Briefing
UX research
For the first 3 days of challenge, I look for as much info I could find online about how blood management & storage works, plus learned about the organization reality of the Swedish Public Medical System. At the same time I looked for news and articles about the most common issues and problems that blood banks face in a daily basis. While doing this I elaborated a first round of possible questions to ask to the users.
About user identification, some years ago a close family member of mine was diagnosed with a really dangerous disease and needed to be treated with blood transfusions. Due to this, I was able to do some phone calls until identifying 2 women who were working in the largest blood bank in Valencia (Spain).
Below you can see images of all my findings, questions asked and initial conclusions to detect opportunities.
User flow & LowFi design
The hospital system manager demands a complete solution that provides data insights from multiple hospitals. The tools must allow all responsibles to share blood inventory information, donors activity, patients needs and scheduled surgeries. At the same time the system shall be designed to automate recurrent tasks and trigger a predictions list. Then by using the data, the managers will be able to synchronize, plan and execute orders so then all blood inventories are optimized. The system must the also be ready for emergency planning in case of multitudinous accidents or weather catastrophes.

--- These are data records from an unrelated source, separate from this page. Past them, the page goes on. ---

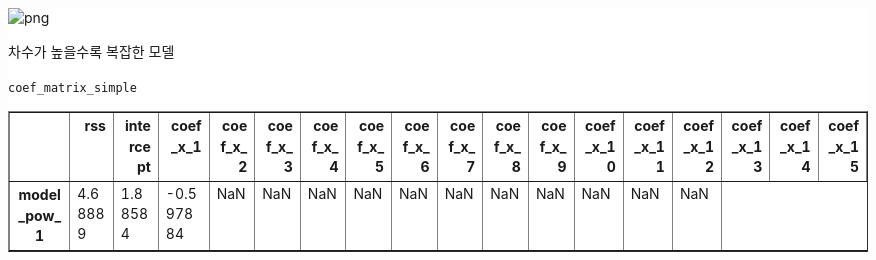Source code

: 
![png](https://drive.google.com/uc?export=view&id=1W-Ql9JTpX0rLjmaBMB1dgiXCH-BXwR--)


차수가 높을수록 복잡한 모델


```python
coef_matrix_simple
```




<div>
<style scoped>
    .dataframe tbody tr th:only-of-type {
        vertical-align: middle;
    }

    .dataframe tbody tr th {
        vertical-align: top;
    }

    .dataframe thead th {
        text-align: right;
    }
</style>
<table border="1" class="dataframe">
  <thead>
    <tr style="text-align: right;">
      <th></th>
      <th>rss</th>
      <th>intercept</th>
      <th>coef_x_1</th>
      <th>coef_x_2</th>
      <th>coef_x_3</th>
      <th>coef_x_4</th>
      <th>coef_x_5</th>
      <th>coef_x_6</th>
      <th>coef_x_7</th>
      <th>coef_x_8</th>
      <th>coef_x_9</th>
      <th>coef_x_10</th>
      <th>coef_x_11</th>
      <th>coef_x_12</th>
      <th>coef_x_13</th>
      <th>coef_x_14</th>
      <th>coef_x_15</th>
    </tr>
  </thead>
  <tbody>
    <tr>
      <th>model_pow_1</th>
      <td>4.68889</td>
      <td>1.88584</td>
      <td>-0.597884</td>
      <td>NaN</td>
      <td>NaN</td>
      <td>NaN</td>
      <td>NaN</td>
      <td>NaN</td>
      <td>NaN</td>
      <td>NaN</td>
      <td>NaN</td>
      <td>NaN</td>
      <td>NaN</td>
      <td>NaN</td>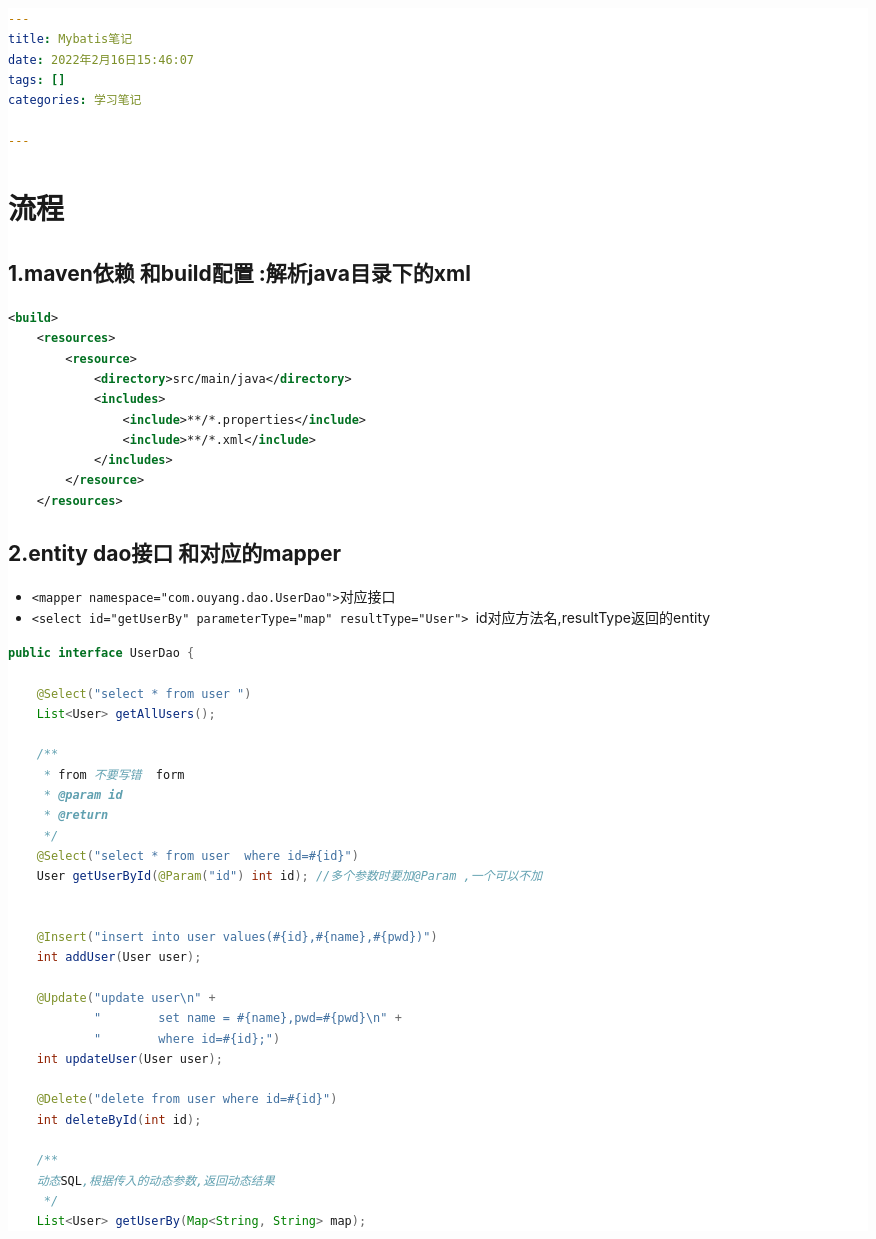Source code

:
 ```yaml
---
title: Mybatis笔记	
date: 2022年2月16日15:46:07
tags: []
categories: 学习笔记

---
```




# 流程

## 1.maven依赖 和build配置  :解析java目录下的xml

```xml
<build>
    <resources>
        <resource>
            <directory>src/main/java</directory>
            <includes>
                <include>**/*.properties</include>
                <include>**/*.xml</include>
            </includes>
        </resource>
    </resources>
```

## 2.entity   dao接口  和对应的mapper

+ `<mapper namespace="com.ouyang.dao.UserDao">`对应接口
+ `<select id="getUserBy" parameterType="map" resultType="User"> `id对应方法名,resultType返回的entity

```java
public interface UserDao {

    @Select("select * from user ")
    List<User> getAllUsers();

    /**
     * from 不要写错  form
     * @param id
     * @return
     */
    @Select("select * from user  where id=#{id}")
    User getUserById(@Param("id") int id); //多个参数时要加@Param ,一个可以不加


    @Insert("insert into user values(#{id},#{name},#{pwd})")
    int addUser(User user);

    @Update("update user\n" +
            "        set name = #{name},pwd=#{pwd}\n" +
            "        where id=#{id};")
    int updateUser(User user);

    @Delete("delete from user where id=#{id}")
    int deleteById(int id);

    /**
    动态SQL,根据传入的动态参数,返回动态结果
     */
    List<User> getUserBy(Map<String, String> map);
```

After creating the flow, I arranged an initial layout option, focusing on fast and efficient navigation. Keep scrolling to see the final HiFi UI result.
Data, UI and AI combined
After combining research and user findings, I created in Sketch the final UI design of the whole interface. The interface has as a core objective to be intuitive, easy-to-use, fast and welcoming. Our system managers will spend many hours in front of the screen and their decisions will impact the possibilities of the patients to live. This will be specially important in unscheduled emergencies, power shortages and crisis.
The interface is not only able to track available blood units, but also expired ones and already reserved amounts.
The Smart System AI will be able combine data to balance and optimize all hospital inventories and trigger alerts. The system should be also connected locally to the blood bank refrigerators to monitor temperature and determine when the chambers must be replaced. This is specially important since each component (hematies, platelets and plasma) have specific temperature requirements.
One last improvement I did was to include plane and train deliveries since I learned that the geography of Sweden makes these transport options more efficient in case of emergencies.